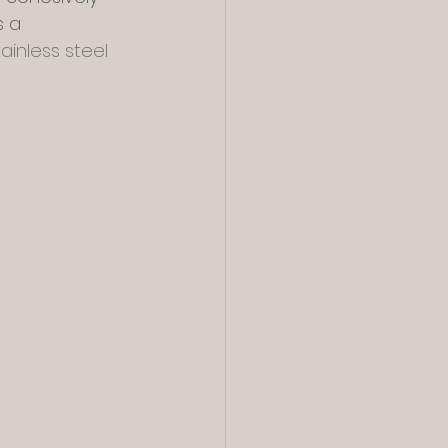
s a 
tainless steel 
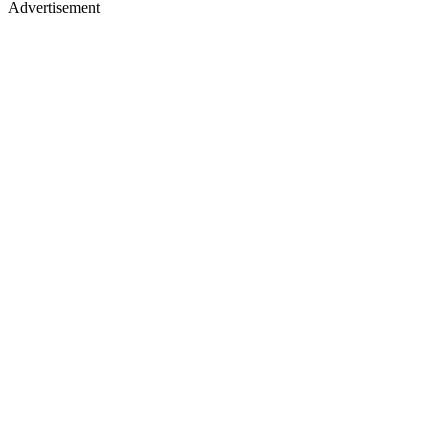
Advertisement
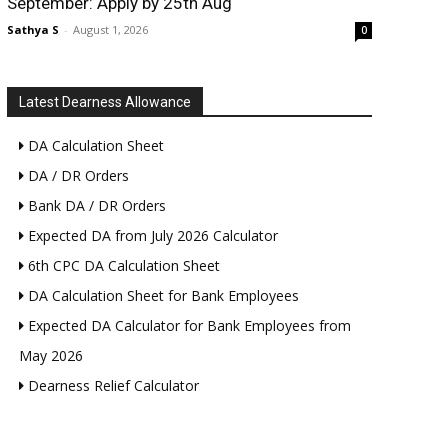
September: Apply by 25th Aug
Sathya S
-
August 1, 2026
0
Latest Dearness Allowance
DA Calculation Sheet
DA / DR Orders
Bank DA / DR Orders
Expected DA from July 2026 Calculator
6th CPC DA Calculation Sheet
DA Calculation Sheet for Bank Employees
Expected DA Calculator for Bank Employees from
May 2026
Dearness Relief Calculator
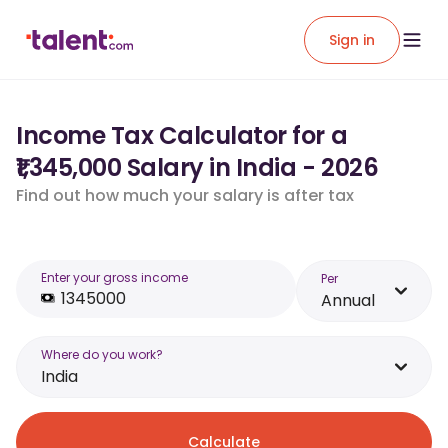
Sign in
Income Tax Calculator for a
₹1,345,000 Salary in India - 2026
Find out how much your salary is after tax
Enter your gross income
Per
Annual
Where do you work?
India
Calculate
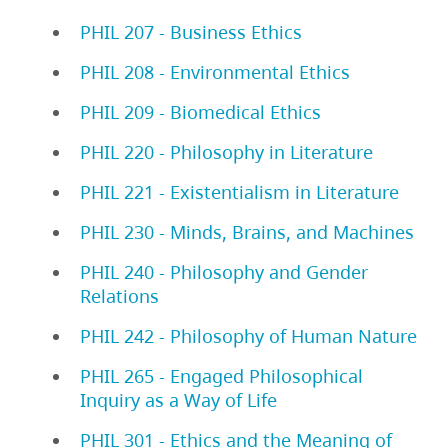
PHIL 207 - Business Ethics
PHIL 208 - Environmental Ethics
PHIL 209 - Biomedical Ethics
PHIL 220 - Philosophy in Literature
PHIL 221 - Existentialism in Literature
PHIL 230 - Minds, Brains, and Machines
PHIL 240 - Philosophy and Gender
Relations
PHIL 242 - Philosophy of Human Nature
PHIL 265 - Engaged Philosophical
Inquiry as a Way of Life
PHIL 301 - Ethics and the Meaning of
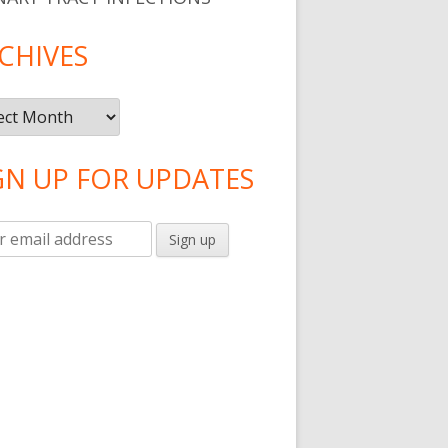
CHIVES
ives
GN UP FOR UPDATES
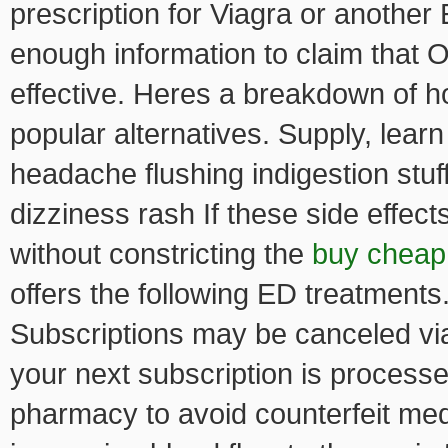
prescription for Viagra or another
enough information to claim that O
effective. Heres a breakdown of h
popular alternatives. Supply, lear
headache flushing indigestion stu
dizziness rash If these side effect
without constricting the
buy cheap 
offers the following ED treatments
Subscriptions may be canceled via
your next subscription is process
pharmacy to avoid counterfeit medi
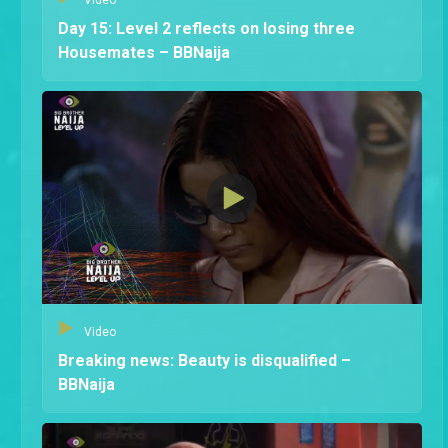
Day 15: Level 2 reflects on losing three
Housemates – BBNaija
Video
Breaking news: Beauty is disqualified –
BBNaija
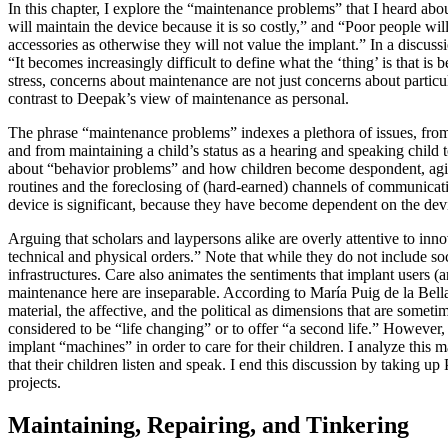
In this chapter, I explore the “maintenance problems” that I heard a
will maintain the device because it is so costly,” and “Poor people will
accessories as otherwise they will not value the implant.” In a discus
“It becomes increasingly difficult to define what the ‘thing’ is that is
stress, concerns about maintenance are not just concerns about particula
contrast to Deepak’s view of maintenance as personal.
The phrase “maintenance problems” indexes a plethora of issues, from 
and from maintaining a child’s status as a hearing and speaking child 
about “behavior problems” and how children become despondent, agita
routines and the foreclosing of (hard-earned) channels of communicati
device is significant, because they have become dependent on the devic
Arguing that scholars and laypersons alike are overly attentive to in
technical and physical orders.” Note that while they do not include soc
infrastructures. Care also animates the sentiments that implant users 
maintenance here are inseparable. According to María Puig de la Bella
material, the affective, and the political as dimensions that are some
considered to be “life changing” or to offer “a second life.” However,
implant “machines” in order to care for their children. I analyze this
that their children listen and speak. I end this discussion by taking 
projects.
Maintaining, Repairing, and Tinkering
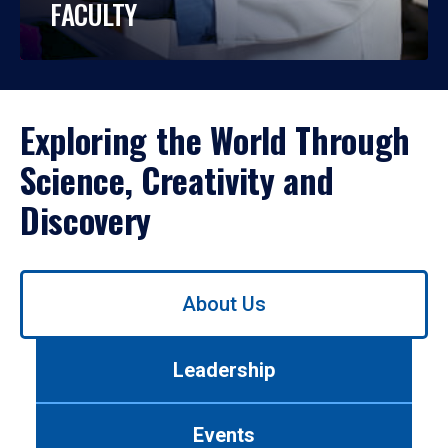
FACULTY
Exploring the World Through
Science, Creativity and
Discovery
Use
About Us
left/right
arrows
to
Leadership
navigate
between
tabs.
Events
Use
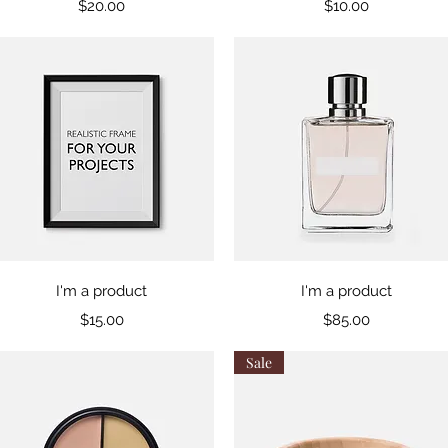
Price
Price
$20.00
$10.00
Quick View
Quick View
I'm a product
I'm a product
Price
Price
$15.00
$85.00
Sale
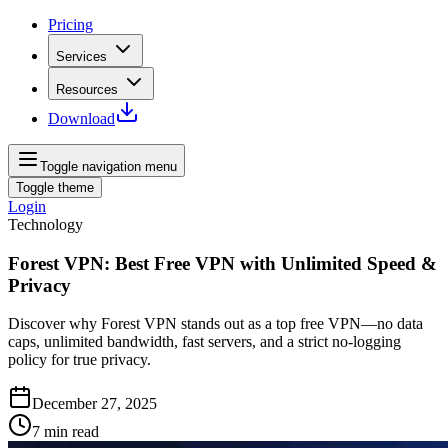
Pricing
Services
Resources
Download
Toggle navigation menu
Toggle theme
Login
Technology
Forest VPN: Best Free VPN with Unlimited Speed &
Privacy
Discover why Forest VPN stands out as a top free VPN—no data
caps, unlimited bandwidth, fast servers, and a strict no‑logging
policy for true privacy.
December 27, 2025
7
min read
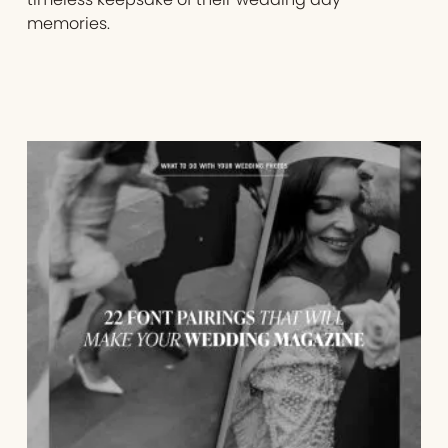
memories.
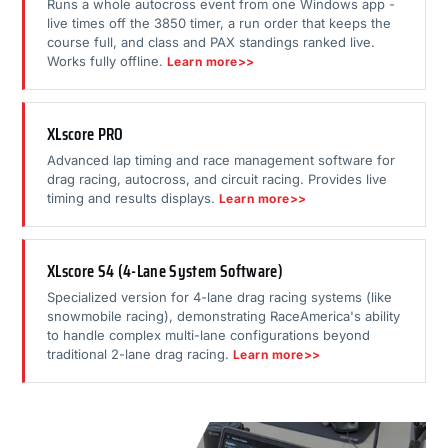
Runs a whole autocross event from one Windows app -
live times off the 3850 timer, a run order that keeps the
course full, and class and PAX standings ranked live.
Works fully offline.
Learn more>>
XLscore PRO
Advanced lap timing and race management software for
drag racing, autocross, and circuit racing. Provides live
timing and results displays.
Learn more>>
XLscore S4 (4-Lane System Software)
Specialized version for 4-lane drag racing systems (like
snowmobile racing), demonstrating RaceAmerica's ability
to handle complex multi-lane configurations beyond
traditional 2-lane drag racing.
Learn more>>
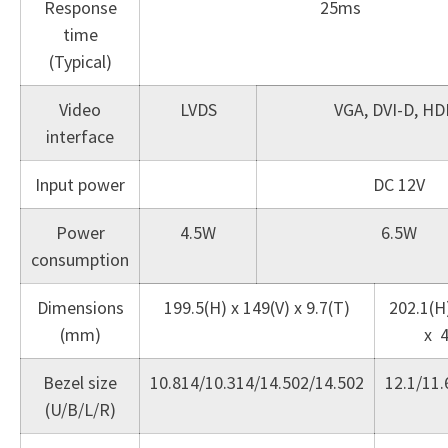
Response
25ms
time
(Typical)
Video
LVDS
VGA, DVI-D, HD
interface
Input power
DC 12V
Power
4.5W
6.5W
consumption
Dimensions
199.5(H) x 149(V) x 9.7(T)
202.1(H)
(mm)
x 4
Bezel size
10.814/10.314/14.502/14.502
12.1/11.
(U/B/L/R)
---*---
Brief
Transcribe all of the material exactly and leave out its pictures.

Solution below
s a 
tainless steel 
Advertisement
September: Apply by 25th Aug
Sathya S
-
August 1, 2026
0
Latest Dearness Allowance
DA Calculation Sheet
DA / DR Orders
Bank DA / DR Orders
Expected DA from July 2026 Calculator
6th CPC DA Calculation Sheet
DA Calculation Sheet for Bank Employees
Expected DA Calculator for Bank Employees from
May 2026
Dearness Relief Calculator
Sign in
Income Tax Calculator for a
₹1,345,000 Salary in India - 2026
Find out how much your salary is after tax
Enter your gross income
Per
Annual
Where do you work?
India
Calculate
PHIL 207 - Business Ethics
PHIL 208 - Environmental Ethics
PHIL 209 - Biomedical Ethics
PHIL 220 - Philosophy in Literature
PHIL 221 - Existentialism in Literature
PHIL 230 - Minds, Brains, and Machines
PHIL 240 - Philosophy and Gender
Relations
PHIL 242 - Philosophy of Human Nature
PHIL 265 - Engaged Philosophical
Inquiry as a Way of Life
PHIL 301 - Ethics and the Meaning of
CHIVES
ives
GN UP FOR UPDATES
prescription for Viagra or another
enough information to claim that O
effective. Heres a breakdown of h
popular alternatives. Supply, lear
headache flushing indigestion stu
dizziness rash If these side effect
without constricting the
buy cheap 
offers the following ED treatments
Subscriptions may be canceled via
your next subscription is process
pharmacy to avoid counterfeit medi
Day 15: Level 2 reflects on losing three
Housemates – BBNaija
Video
Breaking news: Beauty is disqualified –
BBNaija
In this chapter, I explore the “maintenance problems” that I heard a
will maintain the device because it is so costly,” and “Poor people will
accessories as otherwise they will not value the implant.” In a discus
“It becomes increasingly difficult to define what the ‘thing’ is that is
stress, concerns about maintenance are not just concerns about particula
contrast to Deepak’s view of maintenance as personal.
The phrase “maintenance problems” indexes a plethora of issues, from 
and from maintaining a child’s status as a hearing and speaking child 
about “behavior problems” and how children become despondent, agita
routines and the foreclosing of (hard-earned) channels of communicati
device is significant, because they have become dependent on the devic
Arguing that scholars and laypersons alike are overly attentive to in
technical and physical orders.” Note that while they do not include soc
infrastructures. Care also animates the sentiments that implant users 
maintenance here are inseparable. According to María Puig de la Bella
material, the affective, and the political as dimensions that are some
considered to be “life changing” or to offer “a second life.” However,
implant “machines” in order to care for their children. I analyze this
that their children listen and speak. I end this discussion by taking 
projects.
Maintaining, Repairing, and Tinkering
FACULTY
Exploring the World Through
Science, Creativity and
Discovery
Use
About Us
left/right
arrows
to
Leadership
navigate
between
tabs.
Events
Use
Price
Price
$20.00
$10.00
Quick View
Quick View
I'm a product
I'm a product
Price
Price
$15.00
$85.00
Sale
Pricing
Services
Resources
Download
Toggle navigation menu
Toggle theme
Login
Technology
Forest VPN: Best Free VPN with Unlimited Speed &
Privacy
Discover why Forest VPN stands out as a top free VPN—no data
caps, unlimited bandwidth, fast servers, and a strict no‑logging
policy for true privacy.
December 27, 2025
7
min read
memories.
Runs a whole autocross event from one Windows app -
live times off the 3850 timer, a run order that keeps the
course full, and class and PAX standings ranked live.
Works fully offline.
Learn more>>
XLscore PRO
Advanced lap timing and race management software for
drag racing, autocross, and circuit racing. Provides live
timing and results displays.
Learn more>>
XLscore S4 (4-Lane System Software)
Specialized version for 4-lane drag racing systems (like
snowmobile racing), demonstrating RaceAmerica's ability
to handle complex multi-lane configurations beyond
traditional 2-lane drag racing.
Learn more>>
Response
25ms
time
(Typical)
Video
LVDS
VGA, DVI-D, HD
interface
Input power
DC 12V
Power
4.5W
6.5W
consumption
Dimensions
199.5(H) x 149(V) x 9.7(T)
202.1(H)
(mm)
x 4
Bezel size
10.814/10.314/14.502/14.502
12.1/11.
(U/B/L/R)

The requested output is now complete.